Firstly, this paper discussed the possible roles of physiological factors, sexual conditioning, and sexual imprinting on BDSM interest and practice. In developmental psychology, the parent–child relationship and early childhood experiences are presumed key elements in individuals’ trajectories and adulthood outcomes, but we often hesitate to extend this thinking to sexual outcomes later in life. The evidence discussed above illustrates how these two biopsychosocial processes may contribute to some kinks across the heterogenous spectrum of BDSM. Yet, it seems that we can be more confident about the influence of these proximate processes on males’ sexual interests in BDSM than that of females. Secondly, this paper discussed the ultimate explanations surrounding BDSM power play and pain play, including role preferences and how pain can result in sexual pleasure. Biologically derived factors such as physiology and sexual orientation appear to be highly correlated with BDSM role preferences. The context in which strong stimuli are used and the resulting psychophysiological stress response also help to explain the pleasurable experiences yielded by BDSM practice.

The evolutionary explanations surrounding BDSM presented in this paper provide a contextual understanding of potential origins and ontogenesis of various kinks and interests. These are valuable for kink-identified individuals to recognize, as they may aid in BDSM practitioners’ understanding around, for example, kink interest discrepancy between partners (for more on this issue among BDSM-practicing consensually non-monogamous individuals, see Vilkin & Sprott, 2021). Additionally, these provide a particularly salient perspective for clinicians and professionals working with kink-identified individuals.

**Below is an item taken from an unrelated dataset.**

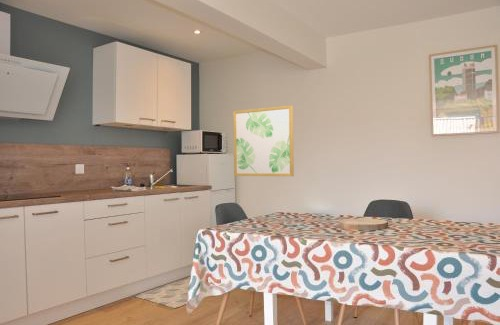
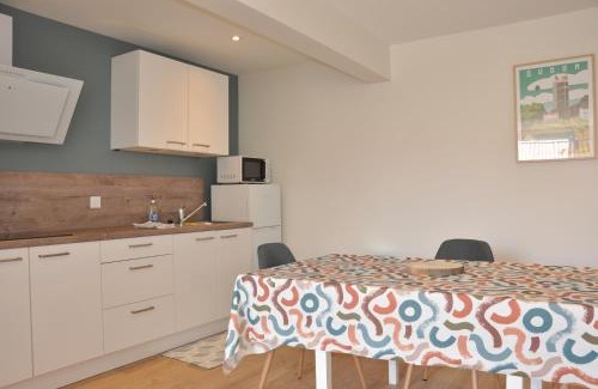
- wall art [232,104,295,177]
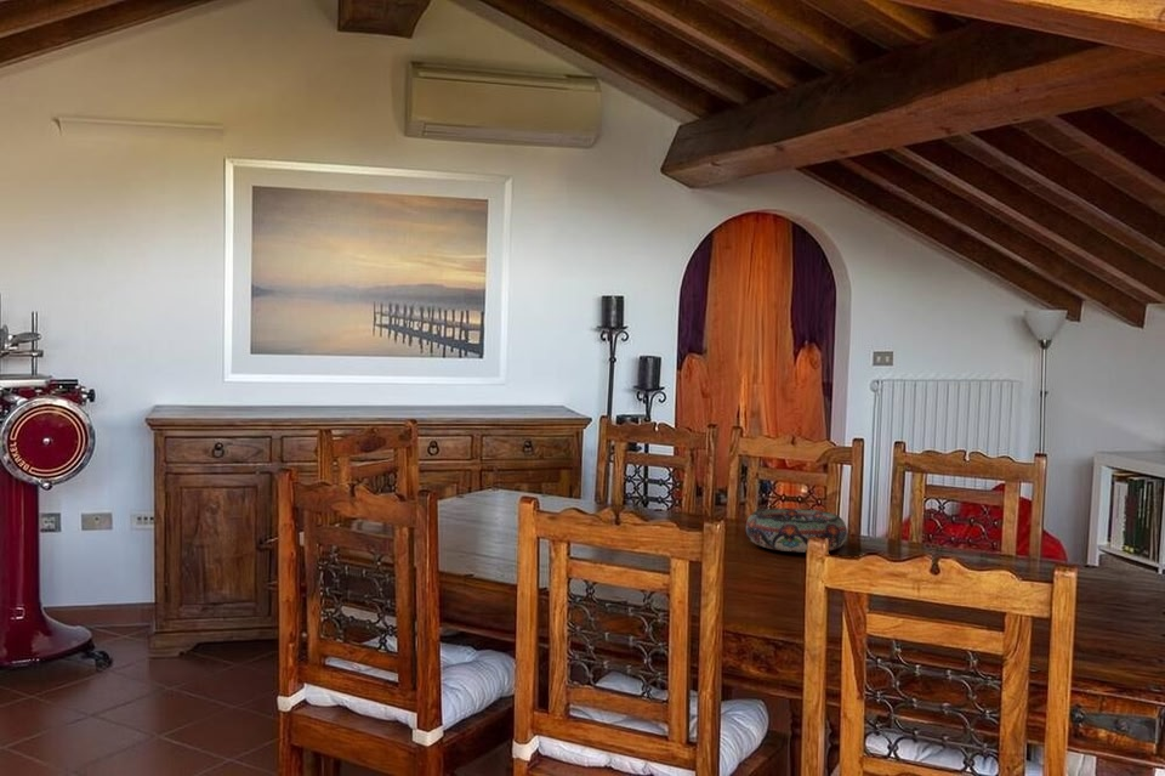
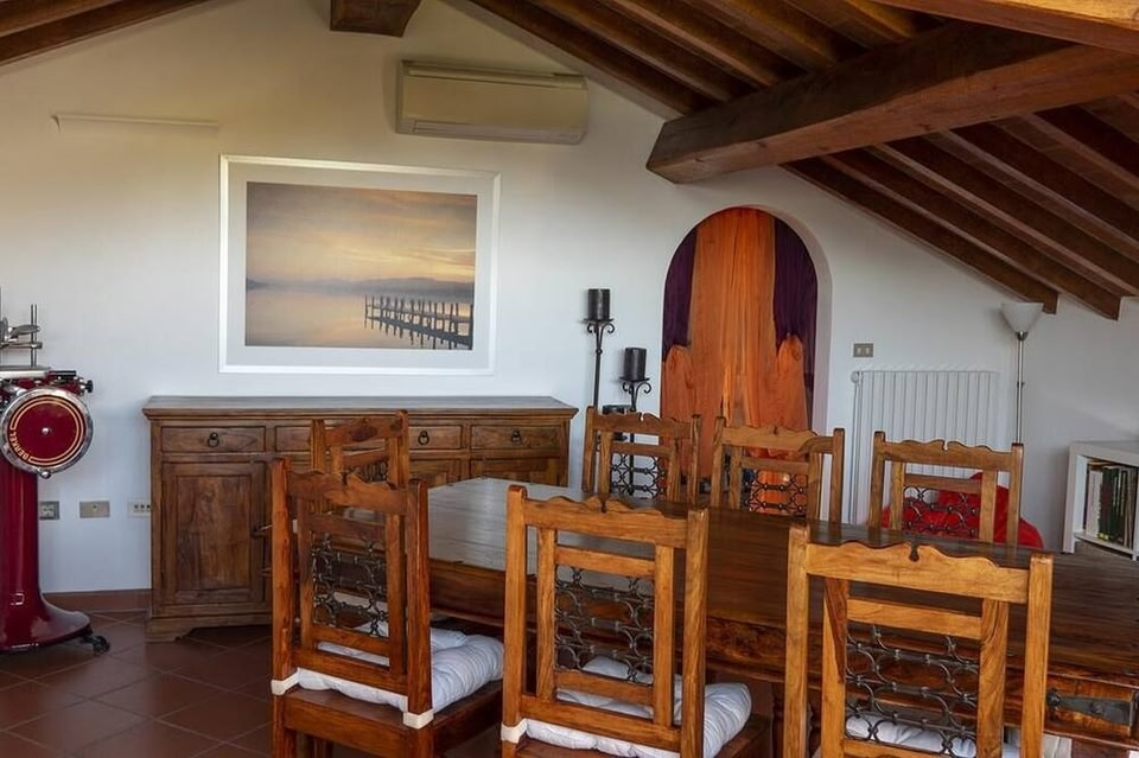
- decorative bowl [745,508,848,554]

Over the course of the recent century, the BDSM and kink community have been pathologized, stigmatized, and attacked numerously. As unconventional as BDSM may be socially deemed, in examining the biopsychosocial and evolutionary explanations for BDSM interests and behaviors, we can identify these “natural” bases to BDSM. This does not give us the liberty to make moral or philosophical conclusions—as this would be based on a naturalistic fallacy and in violation of Hume’s law. However, it is fruitful to conceive how BDSM is not all that irregular in itself, and how aspects of BDSM exist and have existed across human history.

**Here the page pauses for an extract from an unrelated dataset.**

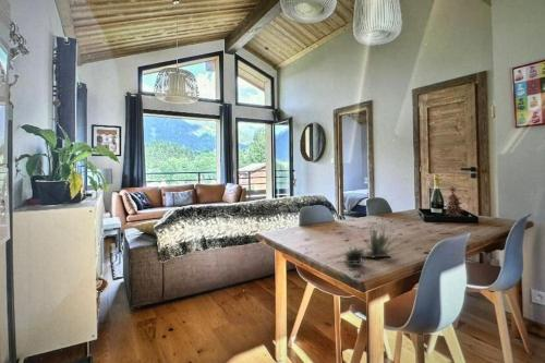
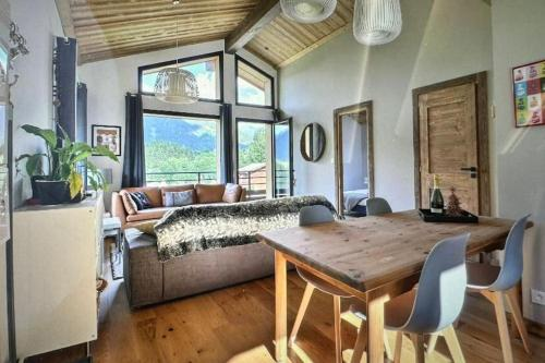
- succulent plant [340,208,405,265]
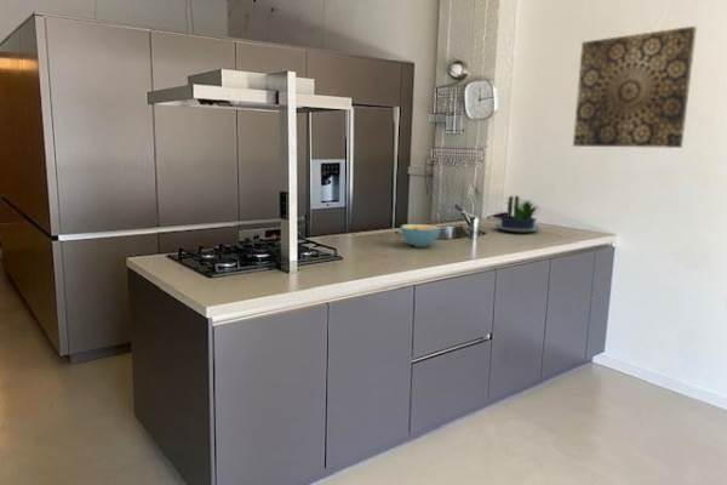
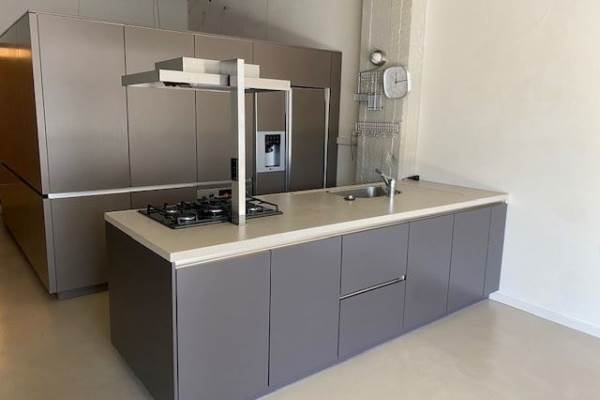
- potted plant [494,194,540,233]
- cereal bowl [400,223,442,249]
- wall art [572,25,698,149]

Thus, to perpetuate BDSM as pathological, when it is indeed a healthy form of intimacy for many (Wuyts & Morrens, 2022; Wuyts et al., 2020), can have harmful consequences in the therapeutic context. In such cases, it is possible that an erroneous association of kink or sexual fetishism with compulsion is partly to blame. Such sexual interests or behaviors—to the degree that one feels it disrupts their daily life and considers it a disorder—are unusual. Less than 1% of psychiatric patients report fetishism to be their main concern (Darcangelo, 2008). Only recently, the International Classifications of Diseases and Related Health Problems (ICD-11, published by the World Health Organization) removed sadomasochism from the list of paraphilic disorders on the basis that SM-practitioners usually participate in SM consensually (Moser, 2018). The overwhelmingly non-compulsive nature of BDSM interactions and the essentiality of consent within them are reason enough for kink-affirming clinical practice; understanding BDSM from an evolutionary perspective can help to demystify the subject and alleviate its stigmatization and pathologization (for further literature on de-pathologizing BDSM, see Ferenchak, 2022; Kolmes et al., 2006).

While stigma and misconceptions around the BDSM community persist, these evolutionary perspectives on BDSM interest and behavior offer a novel perspective through which the subject can be better understood. In this paper, we have presented a few of the human developmental processes and phenomena, resulting from natural selection over the course of our evolutionary history, that explain how BDSM behaviors and interests can arise in many individuals. This was far from a comprehensive review of the evolutionary perspectives on BDSM. Thus, we encourage social scientists to utilize evolutionary psychological frameworks to further investigate the topic in future literature and expand on this perspective of the subject.